GIVE ME ALL YOUR FREE AGENTS

ALL OF THEM

Cenodoxus posted:

Mainly because cable carriers own the entire local loop and hate competitors. It's also tricky (if not impossible) to compete over the same cable infrastructure because cable is a shared medium - one end of the fiber is connected to the CMTS at the cable company's central office, and the other end of the fiber is in a tiny box on your street where it's converted to coax and shared with the entire block.

Phone lines and DSL are a bit different - your phone line is a single twisted pair that runs all the way back to the central office, and it's yours and yours alone. From there, you've got an incumbent carrier that laid the lines or at least has legal possession of them (the ILEC), and you've got competitive carriers (the CLEC) who are given the right to lease lines from the ILEC at fair rates, and either one can take your twisted pair and give you service over it.
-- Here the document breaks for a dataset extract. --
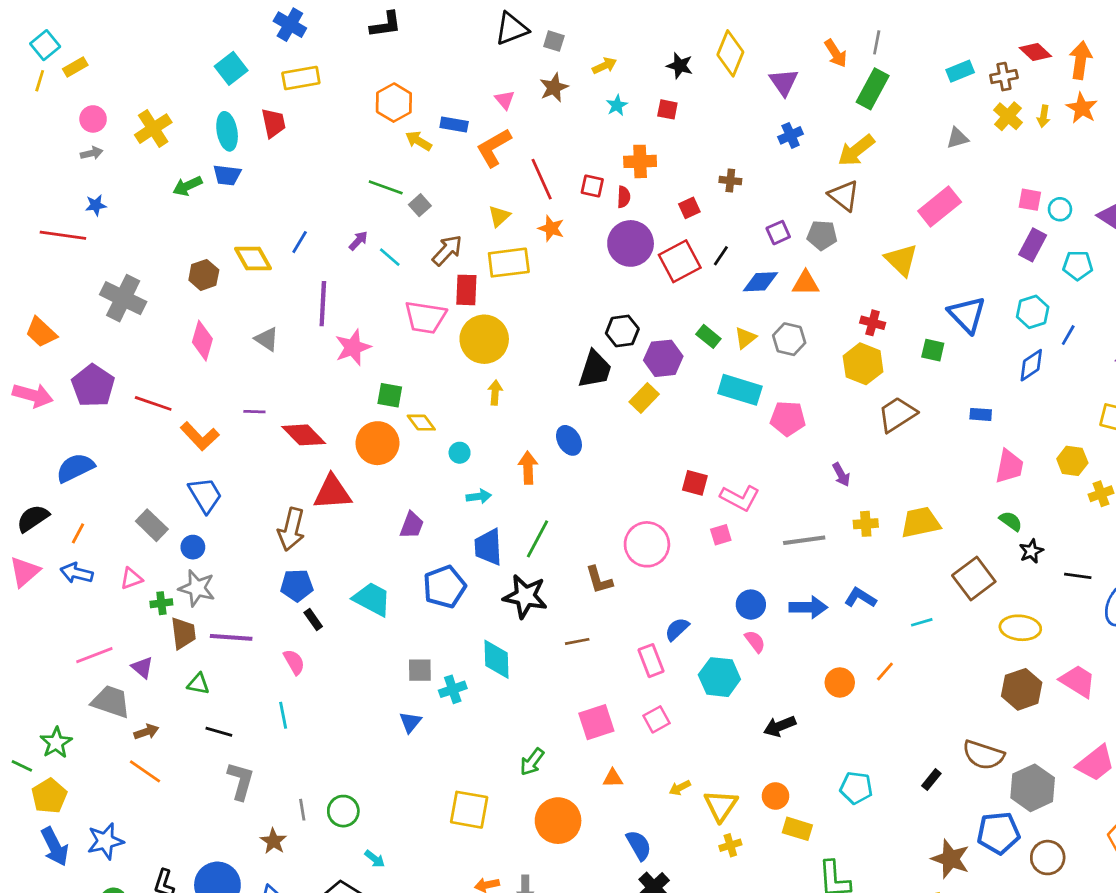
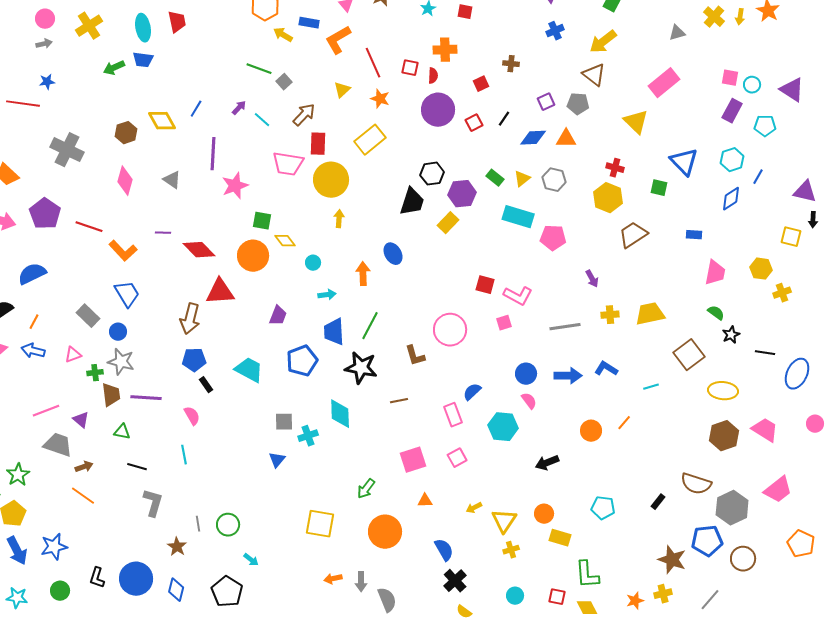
red square: (680, 261) -> (474, 123), size x0.6
yellow rectangle: (509, 263) -> (370, 140), moved, turned -32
Another factor preventing shared cable markets is that many municipalities offer a pseudo-"protected monopoly" status to cable carriers in exchange for the carrier agreeing to provide service to the entire area. The local government gets their constituents internet access, and the cable company gets so many years of almost guaranteed :10bux:.

I knew that Cable was a shared bandwidth medium, I guess I just forgot to connect the dots on that point. Also now that you mentioned the whole thing about municipalities, I remember how Verizon and Cablevision got into lawsuits and slapfights in my area over local exclusivity deals in certain towns and such when Verizon was heavily rolling out their fiber. The result is that I can get FIOS Internet and phone, but not TV.

Man, this poo poo fuckin' sucks. This merger is going to gently caress so many people over (even more than they're being hosed over now).